The remains of 215 children buried at the site of the former Kamloops Indian Residential School have been uncovered, the Tk’emlupste Secwépemc First Nation said Thursday.
The Canadian government ran the school from 1890 to 1969 after taking over the administration of it from the Catholic Church to operate as a day school residence until closing in 1978.
The stunning find was confirmed last weekend near the city of Kamloops, on the southern edge of British Columbia.
“With the help of a ground-penetrating radar specialist, the stark truth of the preliminary findings came to light — the confirmation of the remains of 215 children who were students of the Kamloops Indian Residential School,” the Tk’emlúps te Secwépemc said in a statement. “Tk’emlúps te Secwépemc is the home community of the Kamloops Indian Residential School which was the largest school in the Indian Affairsresidential school system.”
Richard Jock, CEO of the First Nations Health Authority, called the discovery “extremely painful” and said it will impact First Nation residents around the country.
“That this situation exists is sadly not a surprise and illustrates the damaging and lasting impacts that the residential school system continues to have on First Nations people, their families, and communities,” Jock said in a statement.

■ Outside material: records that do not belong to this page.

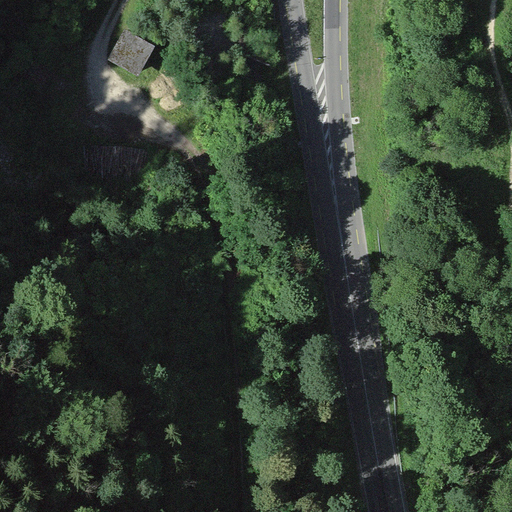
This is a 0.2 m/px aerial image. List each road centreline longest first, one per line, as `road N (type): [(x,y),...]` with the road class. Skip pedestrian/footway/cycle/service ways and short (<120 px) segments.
road 1 (track): [(119,0),(95,54),(99,80),(175,149),(209,210),(237,511)]
road 2 (trunk): [(195,0),(151,93),(0,328)]
road 3 (primary): [(291,0),(343,255)]
road 4 (primary): [(386,511),(343,255)]
road 5 (primary): [(343,255),(335,0)]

“The FNHA is calling on our stakeholders and health partners to work in concert to mobilize additional resources to support the Tk’emlúps community and others as circumstances unfold,” Jock said.
Tk’emlúps Chief Rosanne Casimir said the buried bodies at the school had long been known to their community and the deaths have never been documented.
“Some were as young as 3 years old,” Casimir said in a statement. “We sought out a way to confirm that knowing out of deepest respect and love for those lost children and their families, understanding that Tk’emlúps te Secwépemc is the final resting place of these children.”
The Indian Residential Schools Settlement Agreement, implemented in 2007, was the largest class-action settlement in Canadian history. It established a Truth and Reconciliation Commission of Canada to facilitate reconciliation among former students, their families and their communities.